Karena ibadah yang istimewa maka ritual ibadah pun di buat secara istimewa juga. Kalau ibadah “biasa” tidak perlu ada fragmen atau drama, kali ini harus ada. Jika ibadah “biasa” prosesi memulai ibadah sederhana. Cukup pendeta dan pengurus berjalan dari pintu masuk menuju mimbar di iring-i permainan organ. Karena ibadah istimewa, prosesi di buat lain dari yang lain. Misalnya ada arak-arak-anjalan Salib oleh pemuda gereja di ibadah Jumat Agung.
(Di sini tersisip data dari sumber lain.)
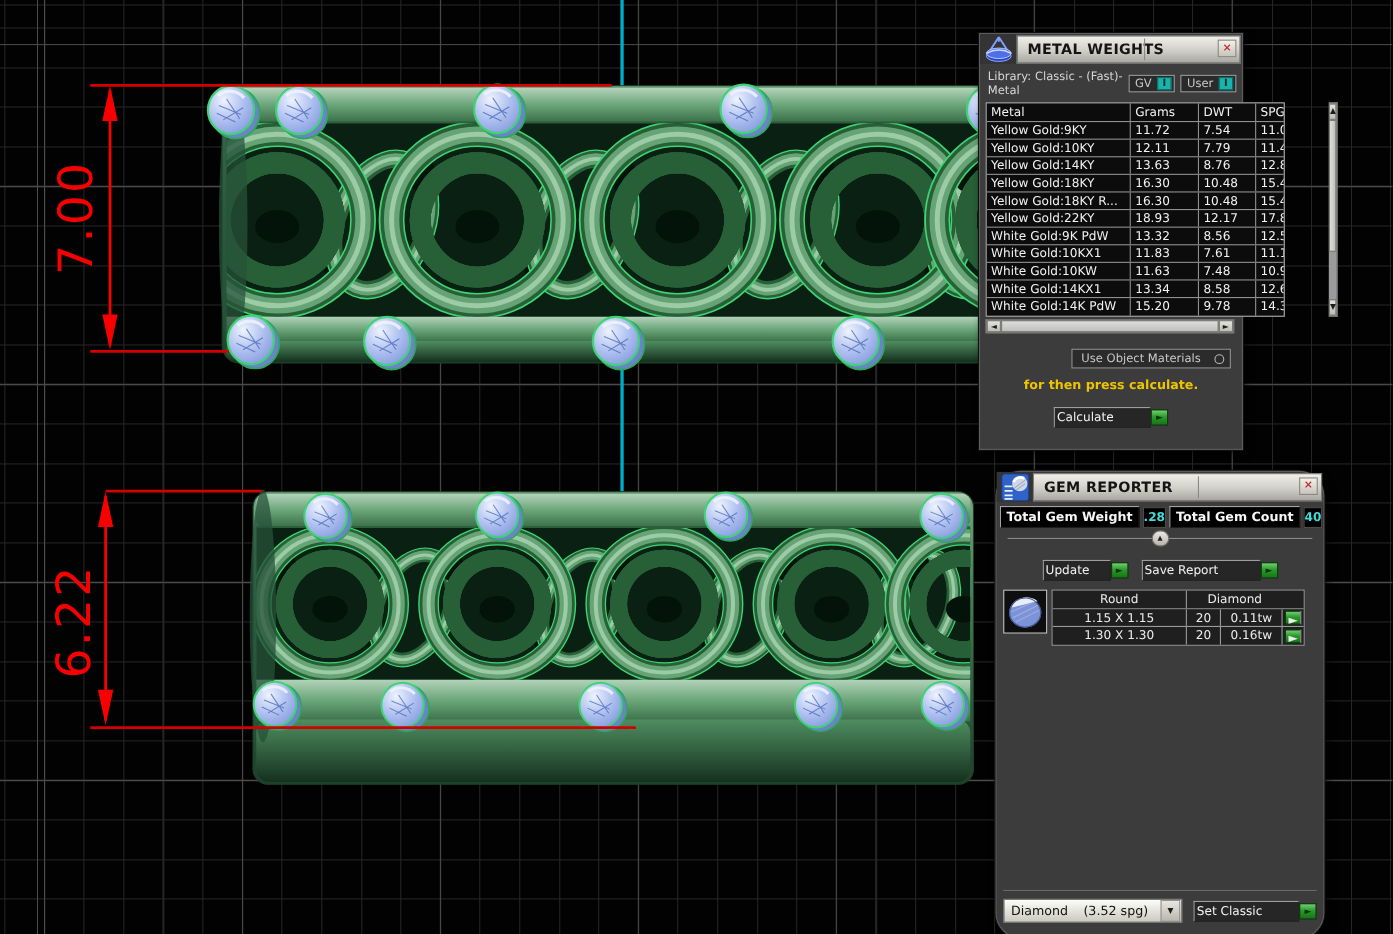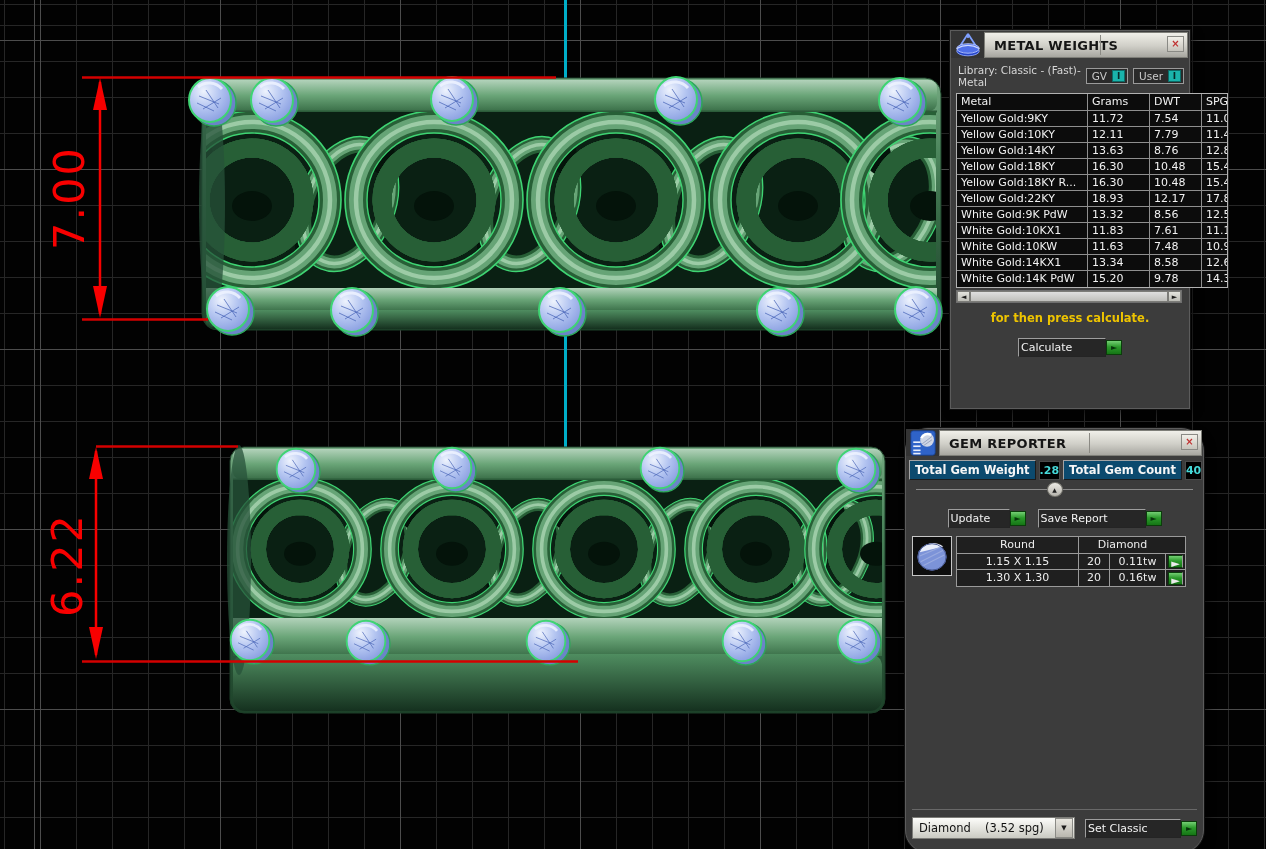"METAL WEIGHTS" #metal-panel { left: 950px -> 890px }
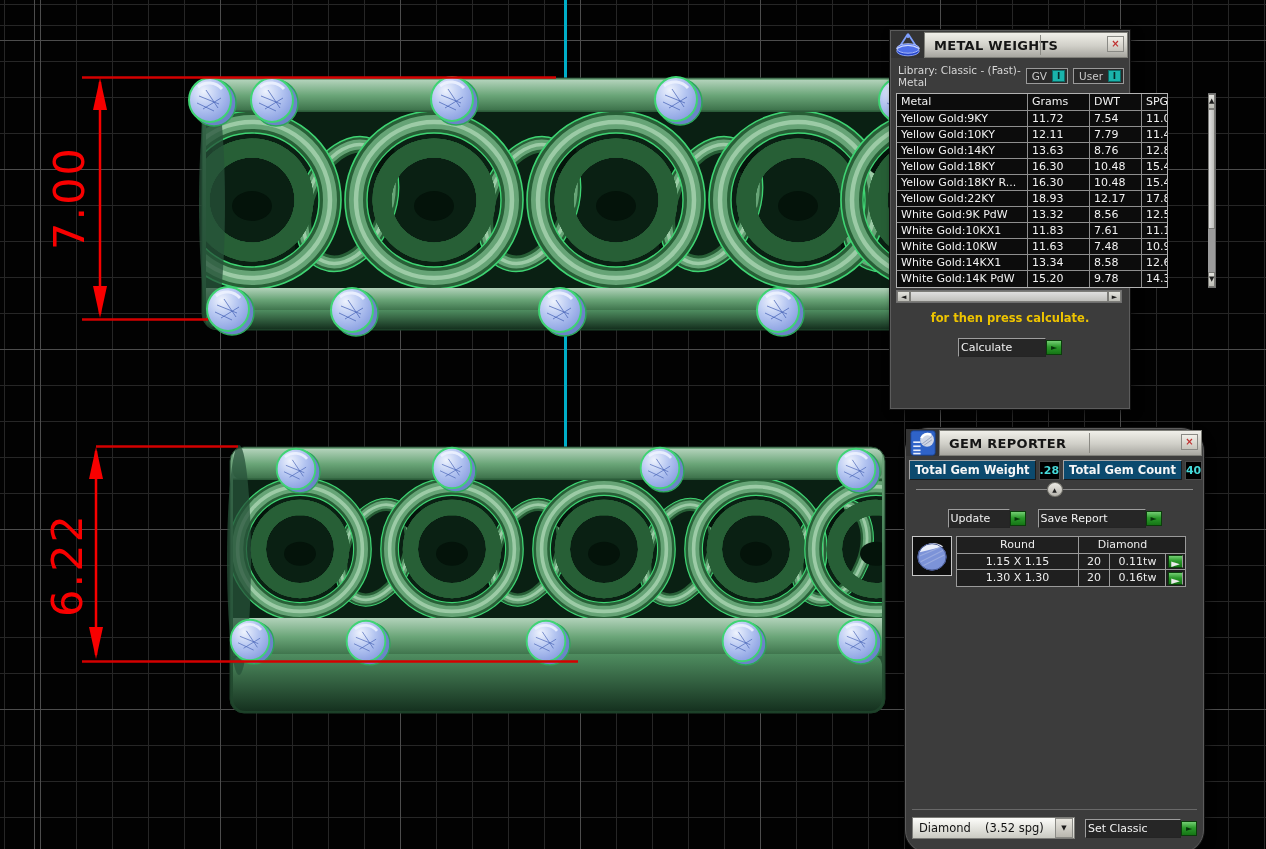"Use Object Materials" div.uom-row { html: none -> <div> <span> <span>Use Object Materials</span> <span></span> </span> </div> }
Intinya meski sudah dilakukan secara sederhana tetap di buat lebih semarak di banding ibadah “biasa”.
Fenomena yang tidak bisa di sangkal adalah kehadiran Jemaat “Kapal Selam” itu tadi. Lagi-lagi pertanyaannya, apa-an sich itu? Siapa? Jawabannya adalah jemaat yang muncul yang ibadah hanya hari-hari tertentu seperti Natal, Jumat Agung, Paskah. Di luar ibadah tersebut mereka tidak muncul alias tidak ibadah. Istilahnya, muncul lalu tenggelam lagi. Ilustrasinya persis seperti kapal selam.
Dengan alasan kesibukan, capek kerja, kepingin istirahat, atau bahkan malas, ibadah biasa tiap hari Minggu tidak perlu datang. Tapi khusus Natal, Jumat Agung, Paskah, WAJIB hadir sesibuk apa-pun. Males ibadah harus di tunda dulu demi ibadah hari besar yang cuma setahun sekaliI. baratnya dalam setahun ada 52 hari Minggu, ya cukup datang 3 kali saja dech.